Just thought, I would mention that it is my Phrags I will try with.
var. besseae and var flavum. and if I can find a plant somewhere, dalessandroi.

anyone who can post some pictures of that ? 

thanks again
Lars


----------



## NYEric (Dec 14, 2009)

Dennis Dalessandro. Gypsy Glen Orchids


----------



## Ray (Dec 15, 2009)

Google image search....


----------



## Lars Pedersen (Dec 15, 2009)

I meant pictures of your phrags i S/H culture 

Yes I have read about Dennis in Equador, but I think it will be a problem having one sendt to Northern Europe....cold Denmark ?


Lars


----------



## Lars Pedersen (Dec 15, 2009)

I see besseae types will bee difficult to grow this way, as the like to "run fast" with long rhizomes.


----------



## Ernie (Dec 15, 2009)

Lars Pedersen said:


> I see besseae types will bee difficult to grow this way, as the like to "run fast" with long rhizomes.
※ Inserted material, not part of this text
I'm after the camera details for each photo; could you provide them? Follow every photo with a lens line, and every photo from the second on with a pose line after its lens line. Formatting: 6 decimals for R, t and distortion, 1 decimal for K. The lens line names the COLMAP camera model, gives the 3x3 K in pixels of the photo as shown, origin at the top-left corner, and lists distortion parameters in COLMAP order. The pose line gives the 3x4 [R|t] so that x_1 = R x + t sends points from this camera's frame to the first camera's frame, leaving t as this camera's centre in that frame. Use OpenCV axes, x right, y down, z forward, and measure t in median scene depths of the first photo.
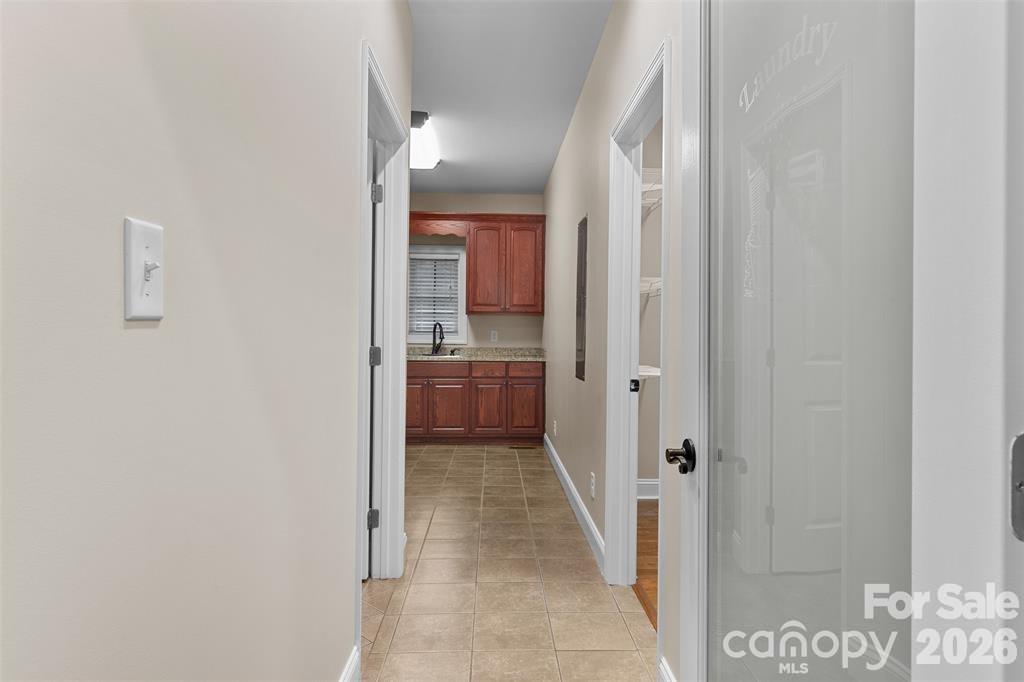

They'll have long rhizomes whether you put them in SH, bark, CHC, or whatever. SH doesn't induce climbing IMO. I've found SH helps us grow cooler plants intermediate since evap from the "rocks" cools the root zone. Success with Masdies has gone way up. Can be troublesome if your roots aren't established though. Keep the roots warm until they get used to SH then let them roll. 

-Ernie


----------



## Lars Pedersen (Dec 15, 2009)

Until now I have grown them in bonzai-trays in a rock-wool mix called "GreenMix". There it is no probleme with elongated rhizomes.
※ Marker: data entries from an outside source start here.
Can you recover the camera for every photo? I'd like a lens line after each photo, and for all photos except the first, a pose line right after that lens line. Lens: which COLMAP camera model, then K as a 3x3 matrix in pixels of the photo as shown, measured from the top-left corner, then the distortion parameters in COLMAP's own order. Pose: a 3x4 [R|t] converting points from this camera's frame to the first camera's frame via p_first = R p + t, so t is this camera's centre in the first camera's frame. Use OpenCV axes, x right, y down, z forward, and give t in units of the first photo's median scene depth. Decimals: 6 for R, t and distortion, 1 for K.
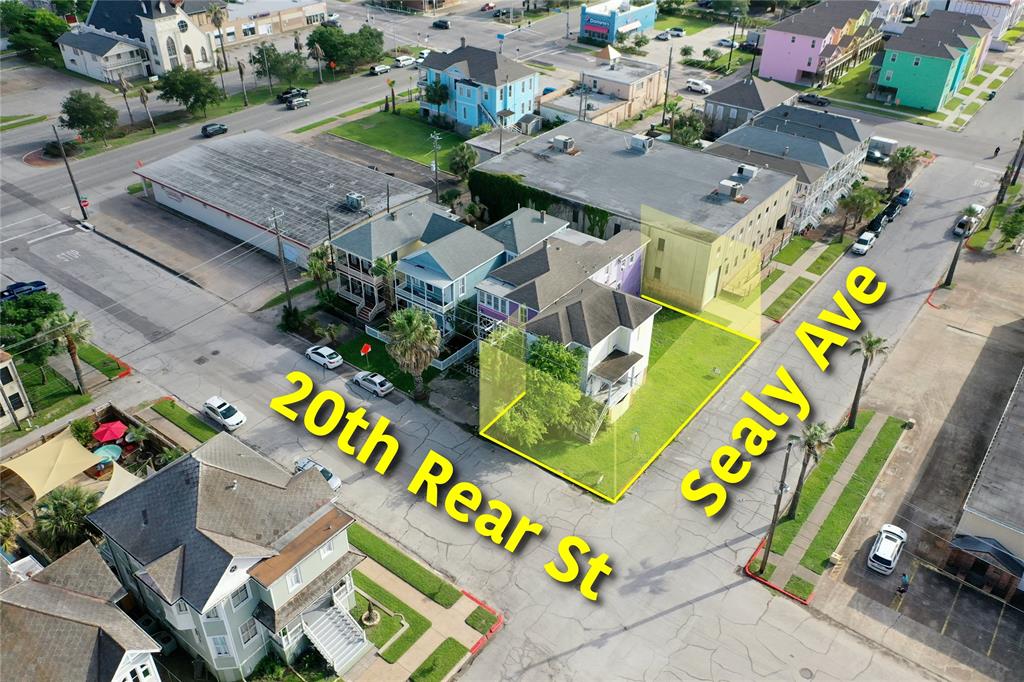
lens RADIAL K [[824.9, 0, 508.6], [0, 824.9, 340.1], [0, 0, 1]] dist [0.013656, 0.006359]
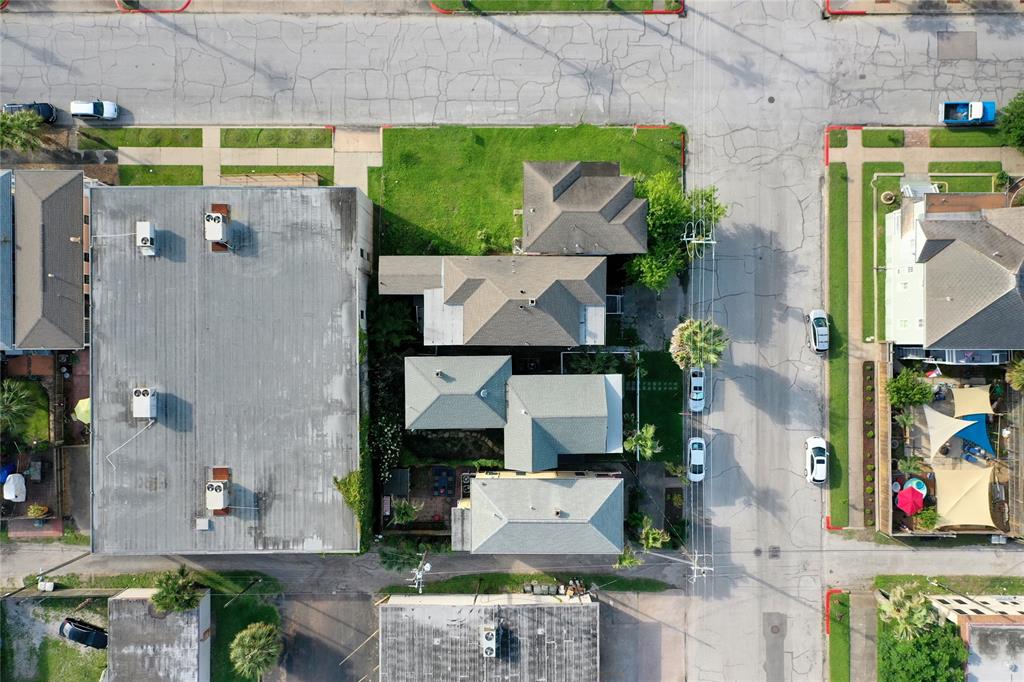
lens RADIAL K [[824.9, 0, 508.6], [0, 824.9, 340.1], [0, 0, 1]] dist [0.013656, 0.006359]
pose [[-0.610411, -0.791954, -0.014393, 0.036272], [0.427699, -0.344841, 0.835559, -0.744794], [-0.666688, 0.503878, 0.549213, 0.468630]]
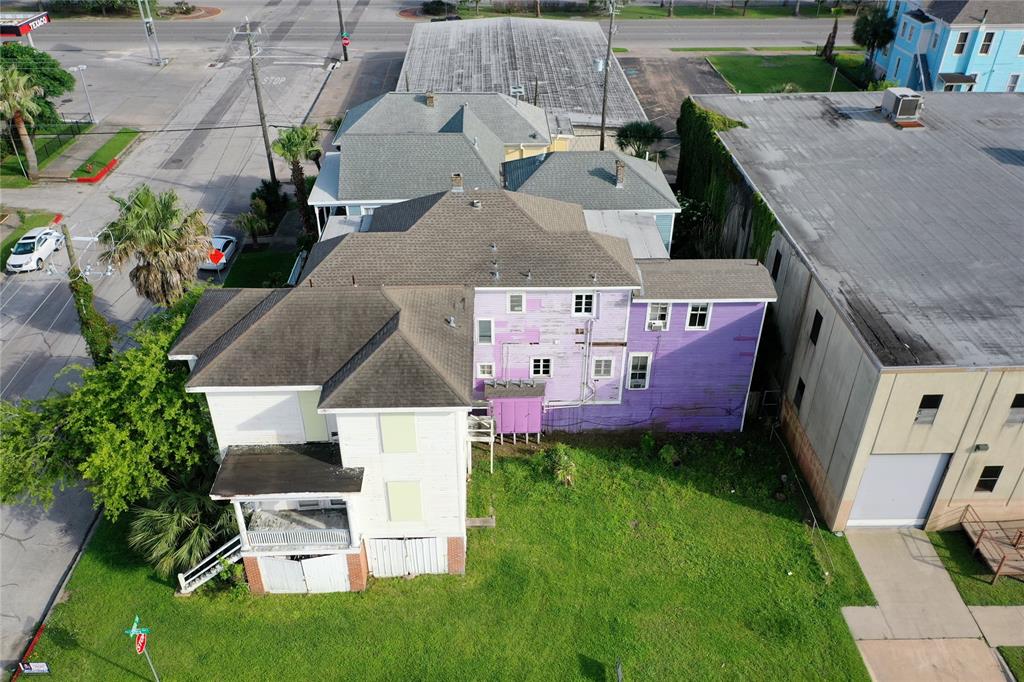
lens RADIAL K [[824.9, 0, 508.6], [0, 824.9, 340.1], [0, 0, 1]] dist [0.013656, 0.006359]
pose [[0.630424, 0.415560, -0.655650, 0.338854], [-0.429514, 0.890297, 0.151294, -0.102330], [0.646594, 0.186231, 0.739753, 0.589898]]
Maybe a large tray SH, but it may be a probleme to flush out salts ???? (just thinking loud  )

Anyway, the way I water my plants now is to take them to the zink and flush them several times with lots of water wit some minutes intreval until I am sure no salts is building up, and then the last water is with fertilizer.


Lars


----------



## Kavanaru (Dec 15, 2009)

Lars Pedersen said:


> I meant pictures of your phrags i S/H culture
> 
> Yes I have read about Dennis in Equador, but I think it will be a problem having one sendt to Northern Europe....cold Denmark ?
> 
> ...



www.mundiflora.com they have it and are coming to Europe next spring...


----------



## Lars Pedersen (Dec 16, 2009)

Thanks mate  
I have already ordered 2 plants.


----------